***** Provided passage *****
The Problem
In northern and northwest Cameroon, entrepreneurs are not failing for lack of ambition. They are failing for lack of capital, and for lack of the documentation needed to access it. Only 25% of Cameroonians hold a bank account, and the gap is far wider in the northern regions where informality runs deepest.
In the North-West region specifically, research from Mezam Division found that only 5.8% of small and medium enterprises had ever accessed a bank loan, while 92.2% relied entirely on informal borrowing from family, neighbours, or savings groups (ResearchGate, 2019).
The barrier is not ability or willingness to repay. It is that without formal registration, recorded transactions, or collateral, most entrepreneurs simply do not exist on paper to the institutions that hold the money. In Cameroon today, larger companies receive three times more credit than small businesses, even as small businesses make up 80% of the industrial sector (CEPI, 2024).
Digital tools have not yet closed this gap. Mobile money has grown rapidly, with over 11.4 million active subscriptions recorded in 2024, but having an account has not meant being able to borrow. For the majority of youth and women entrepreneurs in Adamawa and the North-West, the financing needed to survive a crisis, take on a new order, or hire a helping hand remains completely out of reach.

Our Solution
TBE’s approach to capital access starts with a simple observation: most entrepreneurs in Martap, Tibati, Mbé, and Ngoundéré are not unbankable because they are a bad risk. They are unbankable because they are invisible. No transaction records. No registered business. No relationship with anyone who has money to lend. The barrier is not capacity. It is documentation, connection, and a first chance.
TBE provides that first chance through a revolving enterprise finance facility, seed capital paired with structured mentorship, digital skills training, and direct market access. Every loan repaid goes straight back into the fund to finance the next entrepreneur. The goal is not permanent dependence on TBE. It is graduation into the formal financial system, with the records, relationships, and resilience to stay there.
Our Pillars of execution
Seed finance and revolving capital
Access to finance remains the single most cited barrier to enterprise survival and growth among youth and women entrepreneurs in northern and northwest Cameroon. TBE responds through a structured revolving enterprise finance facility that provides seed capital to market-ready micro and small enterprises that formal financial institutions will not serve.
Unlike traditional grant programmes where funds are disbursed and exhausted, TBE’s facility operates on a recoverable grant model, where 70% of the portfolio is repaid by beneficiary enterprises and immediately redeployed to the next cohort. This mechanism ensures that donor investment generates compounding impact across successive programme cycles without requiring proportional new funding.
Disbursements are staged and tied directly to mentorship milestones, ensuring that capital reaches enterprises with the readiness and support structures to absorb and deploy it productively. From Year 3, the facility is further strengthened through microfinance institution co-lending arrangements, connecting TBE’s beneficiary pipeline to the broader financial ecosystem and reducing long-term dependence on TBE’s own fund.
***** Given entries *****
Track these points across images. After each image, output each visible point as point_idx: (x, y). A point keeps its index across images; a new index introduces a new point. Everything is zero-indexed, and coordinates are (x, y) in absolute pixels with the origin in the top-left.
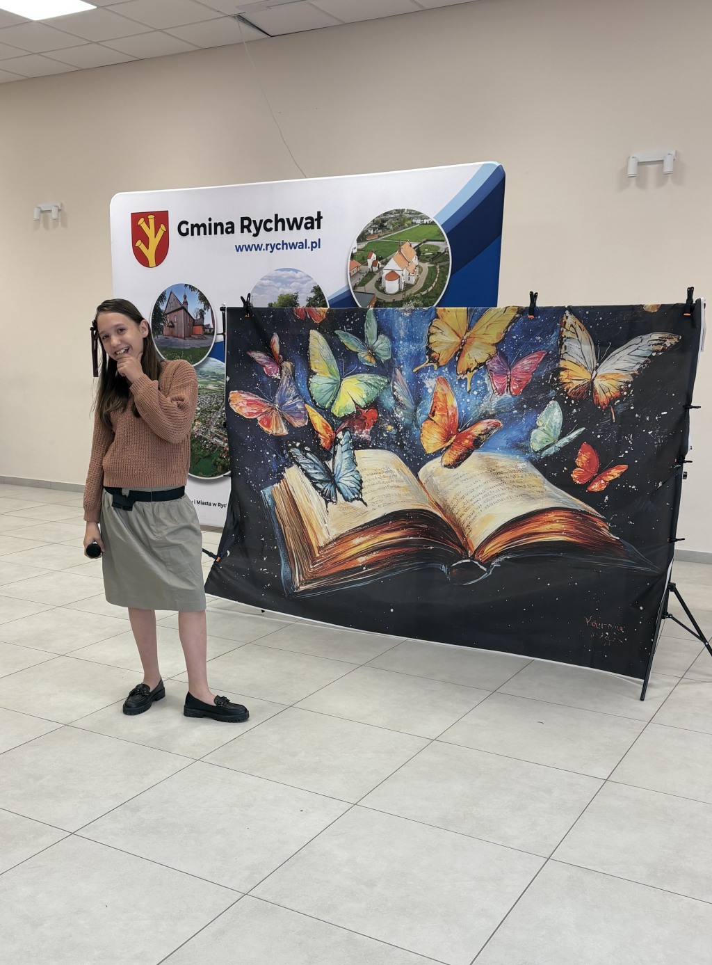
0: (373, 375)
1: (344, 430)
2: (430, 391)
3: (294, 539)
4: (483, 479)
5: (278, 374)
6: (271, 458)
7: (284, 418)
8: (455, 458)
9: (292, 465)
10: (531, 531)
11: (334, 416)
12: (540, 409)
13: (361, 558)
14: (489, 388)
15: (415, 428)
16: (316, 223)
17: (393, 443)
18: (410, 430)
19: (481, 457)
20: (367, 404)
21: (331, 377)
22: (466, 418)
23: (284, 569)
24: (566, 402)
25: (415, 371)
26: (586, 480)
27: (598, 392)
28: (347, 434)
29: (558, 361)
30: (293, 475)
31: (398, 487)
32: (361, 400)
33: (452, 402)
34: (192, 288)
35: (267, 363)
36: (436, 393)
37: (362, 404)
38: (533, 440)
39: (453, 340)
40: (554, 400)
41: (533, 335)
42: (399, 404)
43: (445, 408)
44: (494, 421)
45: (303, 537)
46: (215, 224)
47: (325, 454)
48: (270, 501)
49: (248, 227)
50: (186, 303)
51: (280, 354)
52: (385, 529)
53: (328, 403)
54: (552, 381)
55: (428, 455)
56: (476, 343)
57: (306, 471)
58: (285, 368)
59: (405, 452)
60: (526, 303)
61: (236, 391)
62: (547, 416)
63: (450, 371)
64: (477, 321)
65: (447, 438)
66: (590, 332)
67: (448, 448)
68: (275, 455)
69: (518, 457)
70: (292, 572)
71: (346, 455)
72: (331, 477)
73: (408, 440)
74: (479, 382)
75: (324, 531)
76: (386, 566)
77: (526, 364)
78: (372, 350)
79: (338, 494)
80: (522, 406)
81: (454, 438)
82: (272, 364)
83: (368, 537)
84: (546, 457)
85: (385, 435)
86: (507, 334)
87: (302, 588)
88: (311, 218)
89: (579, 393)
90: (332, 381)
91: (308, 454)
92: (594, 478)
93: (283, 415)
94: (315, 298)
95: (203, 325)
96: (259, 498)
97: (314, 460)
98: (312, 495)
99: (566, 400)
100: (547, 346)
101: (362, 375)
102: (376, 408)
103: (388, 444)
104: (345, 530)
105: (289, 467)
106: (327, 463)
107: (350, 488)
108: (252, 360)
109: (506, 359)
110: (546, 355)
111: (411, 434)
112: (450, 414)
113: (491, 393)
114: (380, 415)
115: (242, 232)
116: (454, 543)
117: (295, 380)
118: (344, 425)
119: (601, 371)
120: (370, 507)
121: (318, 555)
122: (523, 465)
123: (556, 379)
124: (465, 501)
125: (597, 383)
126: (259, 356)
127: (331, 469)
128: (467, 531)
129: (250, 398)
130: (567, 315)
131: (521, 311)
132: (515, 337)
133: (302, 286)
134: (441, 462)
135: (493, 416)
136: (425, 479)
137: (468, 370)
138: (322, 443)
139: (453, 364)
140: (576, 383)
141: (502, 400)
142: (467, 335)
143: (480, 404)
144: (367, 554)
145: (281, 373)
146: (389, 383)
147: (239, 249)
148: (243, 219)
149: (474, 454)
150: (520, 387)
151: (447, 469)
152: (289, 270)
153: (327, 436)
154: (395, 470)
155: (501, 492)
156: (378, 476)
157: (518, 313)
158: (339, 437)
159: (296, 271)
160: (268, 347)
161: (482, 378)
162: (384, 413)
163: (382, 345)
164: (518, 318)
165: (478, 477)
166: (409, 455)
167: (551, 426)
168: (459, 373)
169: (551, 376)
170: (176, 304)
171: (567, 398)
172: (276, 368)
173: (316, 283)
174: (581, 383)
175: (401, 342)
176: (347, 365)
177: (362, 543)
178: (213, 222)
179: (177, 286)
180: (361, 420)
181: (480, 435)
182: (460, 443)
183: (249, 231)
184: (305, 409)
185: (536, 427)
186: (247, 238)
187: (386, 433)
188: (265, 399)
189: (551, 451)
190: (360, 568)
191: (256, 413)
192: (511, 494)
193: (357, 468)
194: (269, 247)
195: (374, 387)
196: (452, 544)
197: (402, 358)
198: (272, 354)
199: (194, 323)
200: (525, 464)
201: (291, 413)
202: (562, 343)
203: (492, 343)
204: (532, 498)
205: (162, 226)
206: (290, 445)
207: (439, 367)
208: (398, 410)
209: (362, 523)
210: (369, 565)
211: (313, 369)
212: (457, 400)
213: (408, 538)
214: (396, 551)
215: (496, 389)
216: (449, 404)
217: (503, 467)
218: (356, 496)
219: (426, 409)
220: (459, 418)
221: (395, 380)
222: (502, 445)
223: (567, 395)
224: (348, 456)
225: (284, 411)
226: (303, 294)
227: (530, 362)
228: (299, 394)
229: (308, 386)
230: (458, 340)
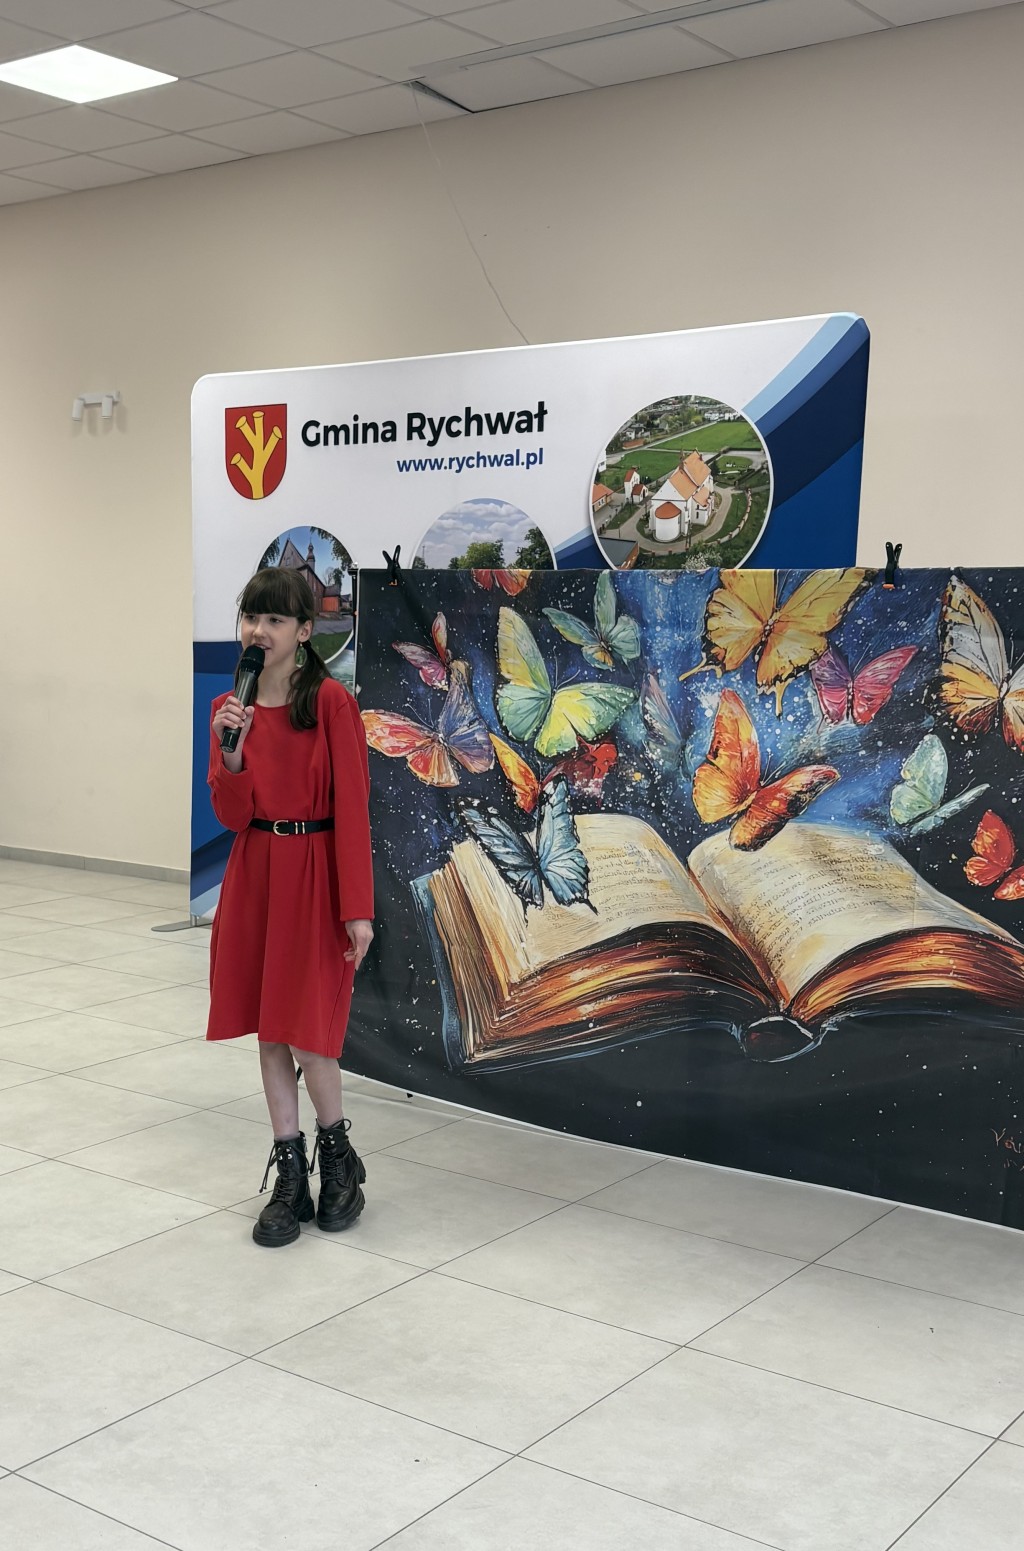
*****
***** Given entries *****
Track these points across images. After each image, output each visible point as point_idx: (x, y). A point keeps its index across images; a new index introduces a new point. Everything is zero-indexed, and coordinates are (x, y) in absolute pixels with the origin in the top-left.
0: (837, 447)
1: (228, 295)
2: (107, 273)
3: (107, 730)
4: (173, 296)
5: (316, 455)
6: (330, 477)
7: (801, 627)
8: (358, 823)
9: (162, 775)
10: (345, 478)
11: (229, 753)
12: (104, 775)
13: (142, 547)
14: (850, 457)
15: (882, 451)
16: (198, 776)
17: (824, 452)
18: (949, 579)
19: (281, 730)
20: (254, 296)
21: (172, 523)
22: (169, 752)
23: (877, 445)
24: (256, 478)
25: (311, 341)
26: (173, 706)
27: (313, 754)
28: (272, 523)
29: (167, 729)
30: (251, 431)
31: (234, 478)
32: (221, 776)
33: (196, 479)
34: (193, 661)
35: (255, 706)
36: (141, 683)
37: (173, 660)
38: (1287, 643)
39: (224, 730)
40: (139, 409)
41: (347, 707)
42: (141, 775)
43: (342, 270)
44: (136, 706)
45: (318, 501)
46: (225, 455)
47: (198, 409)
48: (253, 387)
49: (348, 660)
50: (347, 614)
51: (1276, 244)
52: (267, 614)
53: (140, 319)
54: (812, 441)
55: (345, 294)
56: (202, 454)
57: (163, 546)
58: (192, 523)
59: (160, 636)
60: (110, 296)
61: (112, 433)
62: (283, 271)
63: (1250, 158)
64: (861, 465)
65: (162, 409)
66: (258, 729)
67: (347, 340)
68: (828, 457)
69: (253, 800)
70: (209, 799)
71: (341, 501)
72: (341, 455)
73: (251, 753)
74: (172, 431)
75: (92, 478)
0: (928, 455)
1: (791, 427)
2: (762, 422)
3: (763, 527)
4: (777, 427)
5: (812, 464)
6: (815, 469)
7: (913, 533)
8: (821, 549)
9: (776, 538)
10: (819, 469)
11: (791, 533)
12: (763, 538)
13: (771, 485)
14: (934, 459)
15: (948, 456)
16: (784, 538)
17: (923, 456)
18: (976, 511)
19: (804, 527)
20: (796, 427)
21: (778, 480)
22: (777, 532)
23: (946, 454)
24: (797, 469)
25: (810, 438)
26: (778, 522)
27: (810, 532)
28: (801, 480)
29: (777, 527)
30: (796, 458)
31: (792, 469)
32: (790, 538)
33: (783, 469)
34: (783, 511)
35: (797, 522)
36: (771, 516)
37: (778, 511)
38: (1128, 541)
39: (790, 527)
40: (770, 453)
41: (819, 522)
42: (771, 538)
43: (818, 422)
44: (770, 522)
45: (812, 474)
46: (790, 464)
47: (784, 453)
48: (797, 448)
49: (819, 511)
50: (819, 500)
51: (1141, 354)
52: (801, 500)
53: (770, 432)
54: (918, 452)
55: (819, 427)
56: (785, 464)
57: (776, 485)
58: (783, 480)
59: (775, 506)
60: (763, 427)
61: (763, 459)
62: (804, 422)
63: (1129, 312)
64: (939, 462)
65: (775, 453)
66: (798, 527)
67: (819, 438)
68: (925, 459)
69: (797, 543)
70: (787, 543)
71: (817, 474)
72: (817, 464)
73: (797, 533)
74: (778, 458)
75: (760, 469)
*****
**What this exercise asks**
**a.** Answer these from the text on TBE's capital access:
(i) What percentage of Cameroonians hold a bank account?
(ii) How many active mobile money subscriptions were recorded in 2024?
(iii) Under TBE's recoverable grant model, what share of the portfolio is repaid by beneficiary enterprises?
**b.** List every town the text on TBE's capital access names as a place where its entrepreneurs are based.

**Answers for the exercise**
**a.**
(i) 25%
(ii) Over 11.4 million
(iii) 70%

**b.** Martap, Tibati, Mbé, Ngoundéré